Через несколько дней Бейтман проверил успевшее родиться следующее поколение, чтобы определить, кто с кем спарился. Все родительские мутации были гетерозиготными, это означало, что мутантный ген у всех мух был доминантным, а нормальный – рецессивным. Таким образом, базовая генетика Менделя показывает, что если бы, например, Щетинка и Безглазый спарились, у одной четверти появившихся на свет мух была бы жесткая щетинка от отца, одна четверть была бы слепой, как мать, одна четверть была бы одновременно щетинистой и слепой, и одна удачливая четверть была бы нормальной, без каких-либо мутаций. Используя этот основной принцип, Бейтман подсчитал, сколько потомства произвели на свет каждый самец и самка.

Чудовищная брачная вечеринка дрозофилы Бейтмана стала элегантным, хотя и несколько жутким способом изучения наследственности в дни, предшествовавшие тестам на отцовство и расшифровке геномов. Она позволила установить, кто кого оплодотворил, без необходимости наблюдать за брачными играми мух. Тем не менее это было весьма сложное дело, поскольку в общей сложности Бейтман провел не менее шестидесяти четырех экспериментов по спариванию. По опыту знаю, что работа с дрозофилами чрезвычайно утомительна, не говоря уже о ее липкости и вонючести. Длина дрозофилы составляет всего три миллиметра, поэтому проверка тысяч молодых особей на наличие щетинки или волосатых крыльев, должно быть, была колоссальной задачей даже для педанта, столь преданного делу.

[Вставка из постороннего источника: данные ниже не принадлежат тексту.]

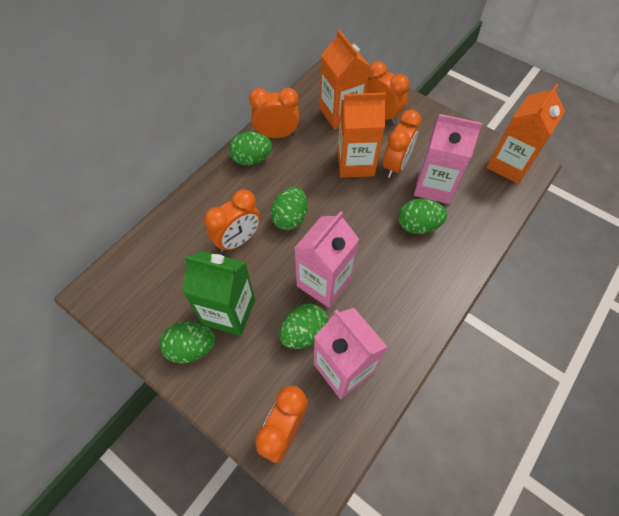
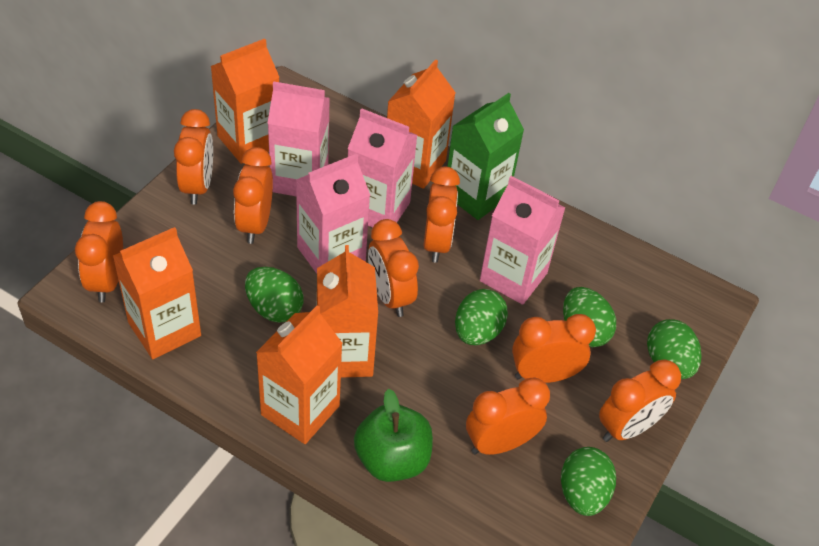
green apple: 0 -> 1
orange carton: 3 -> 5
orange clock: 5 -> 8
pink carton: 3 -> 4

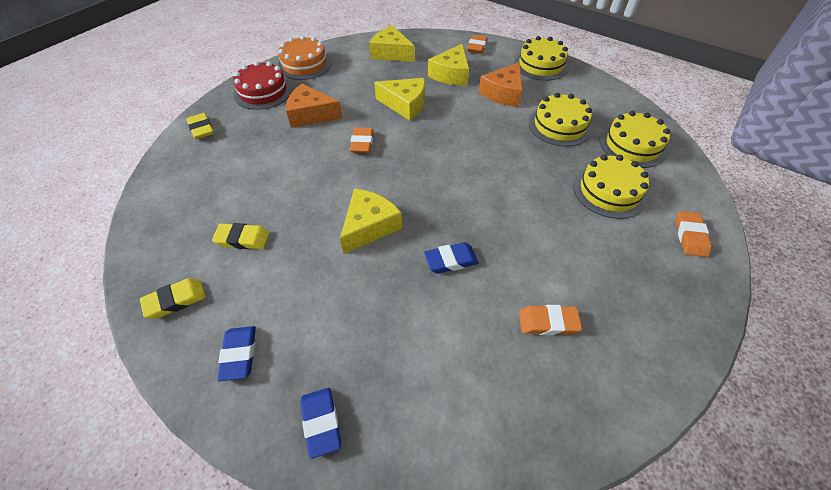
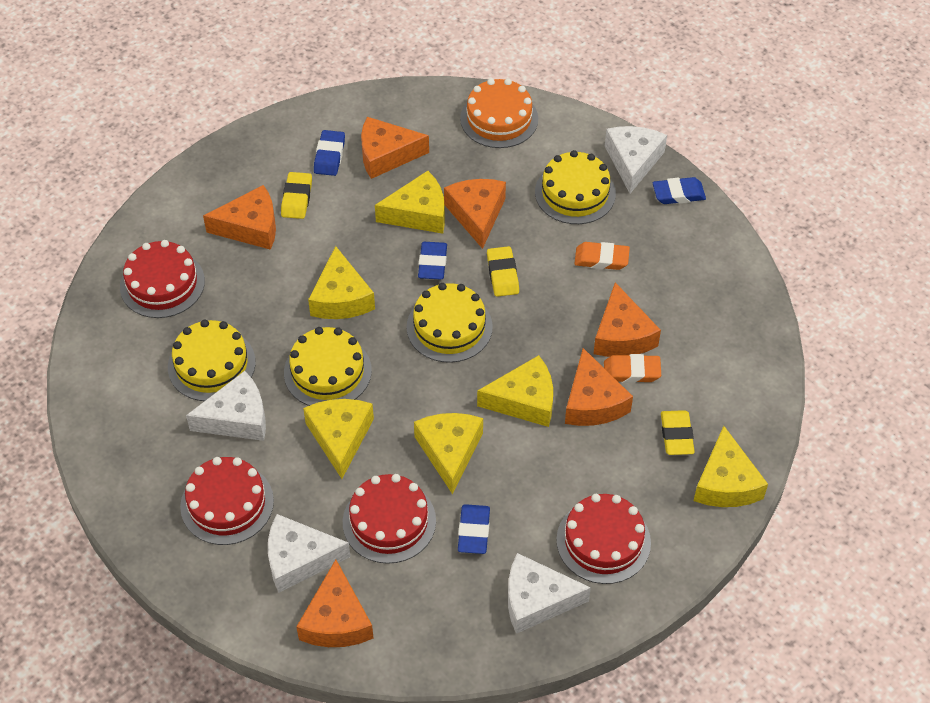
blue eraser: 3 -> 4
orange cheese: 2 -> 6
orange eraser: 4 -> 2
red cake: 1 -> 4
white cheese: 0 -> 4
yellow cheese: 4 -> 6

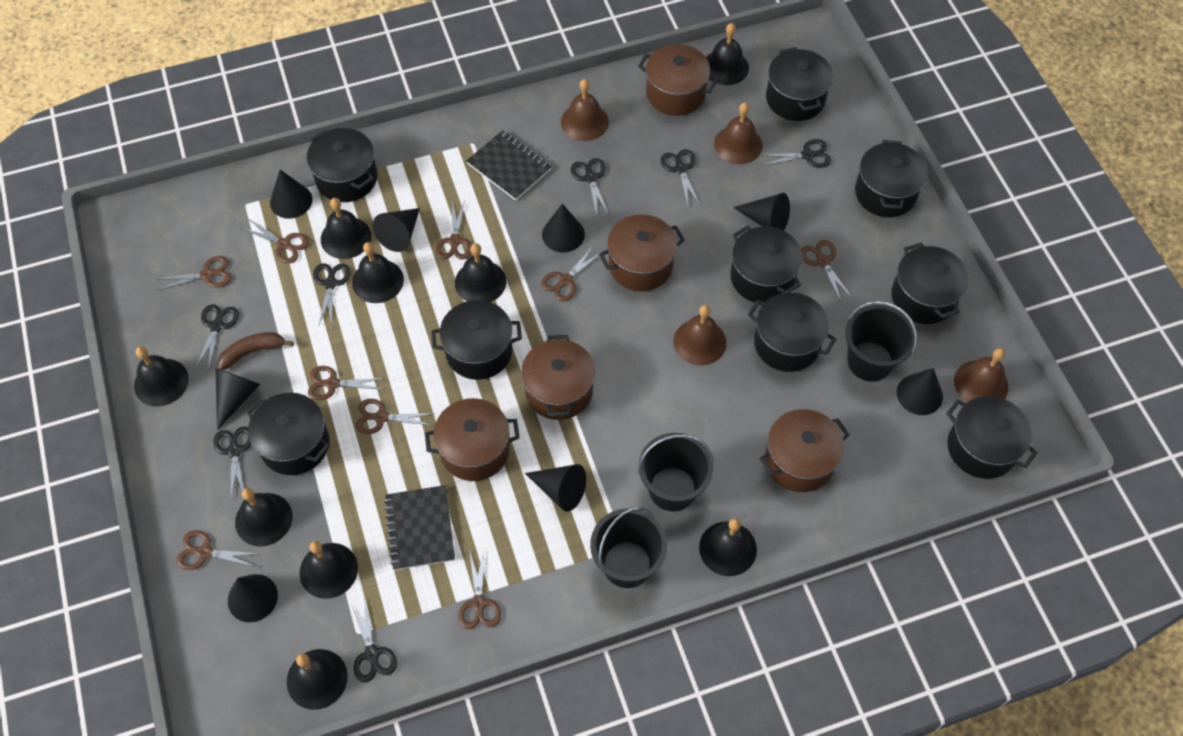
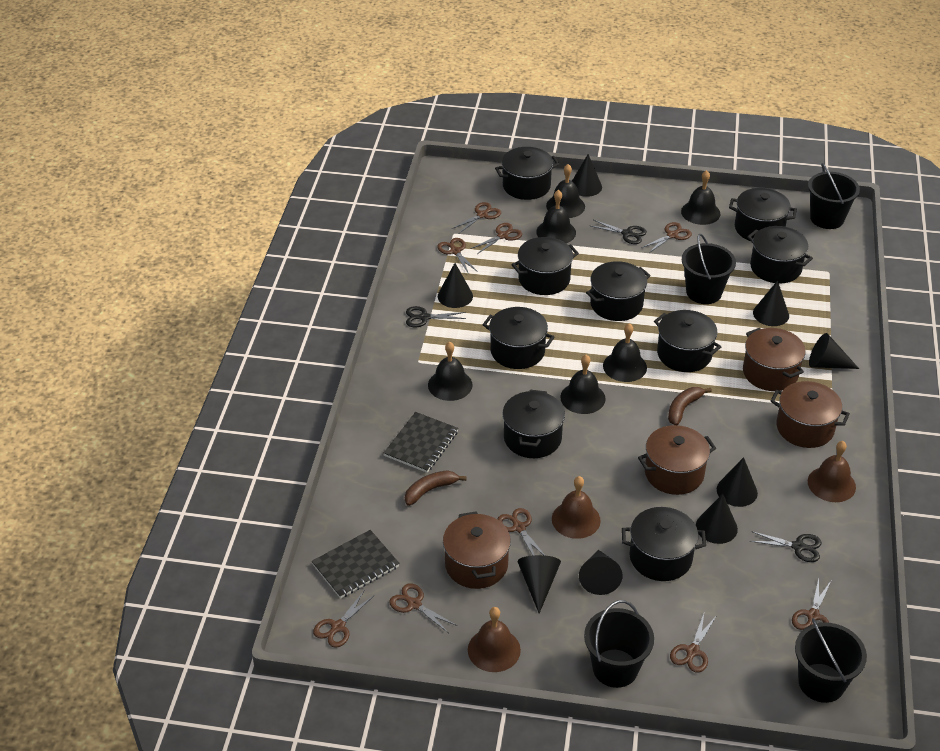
black bell: 9 -> 6
black bucket: 3 -> 4
black scissors: 7 -> 3
brown banana: 1 -> 2
brown bell: 4 -> 3
brown pot: 5 -> 4

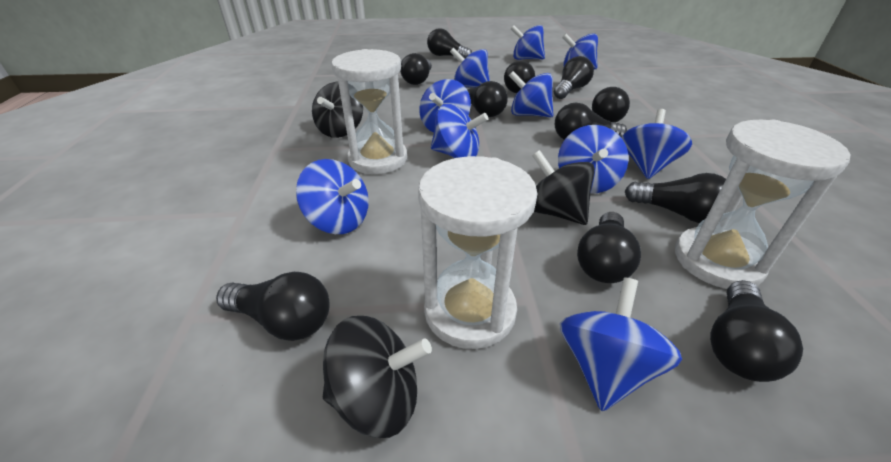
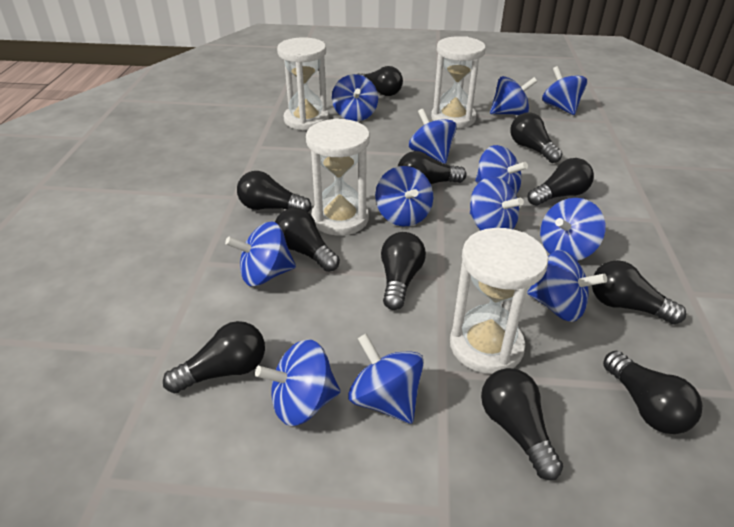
black spinning top: 3 -> 0
blue spinning top: 10 -> 12
white hourglass: 3 -> 4

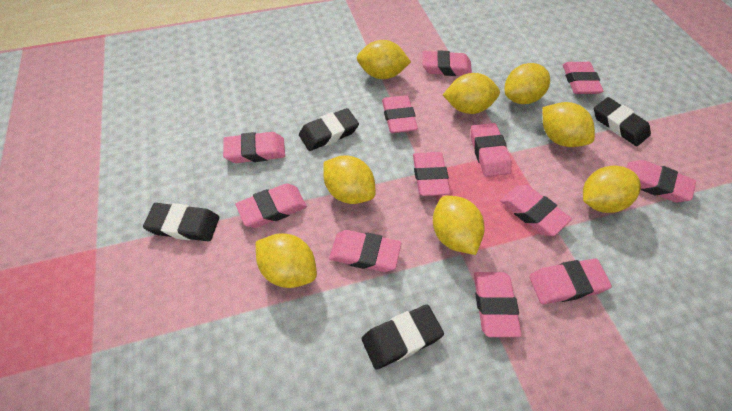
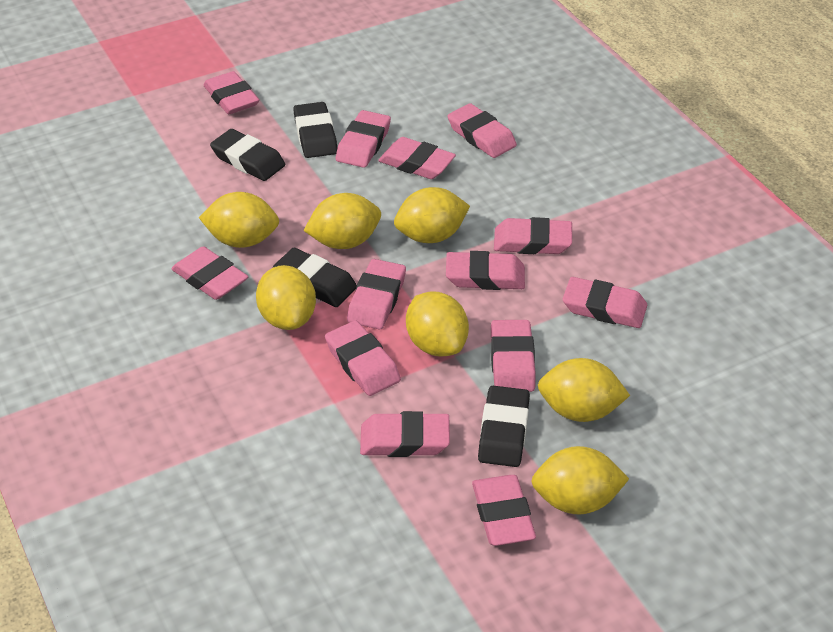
pink eraser: 12 -> 13
yellow lemon: 8 -> 7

Бейтман объединил результаты всех шестидесяти четырех экспериментов и представил их в виде двух основных графиков, которые отображали репродуктивную пригодность (то есть количество потомства) в зависимости от количества спариваний. Второй из этих двух графиков уже стал легендой, приведенной в миллионах учебников зоологии по всему миру. На нем всего две линии: одна для самца, которая резко по нарастающей устремлена ввысь и иллюстрирует, что большее количество спариваний равно большему количеству потомства, и другая для самки, которая поначалу поднимается совсем вяло, а потом выравнивается, демонстрируя, что самки ничего не выигрывают от спаривания с более чем одним самцом.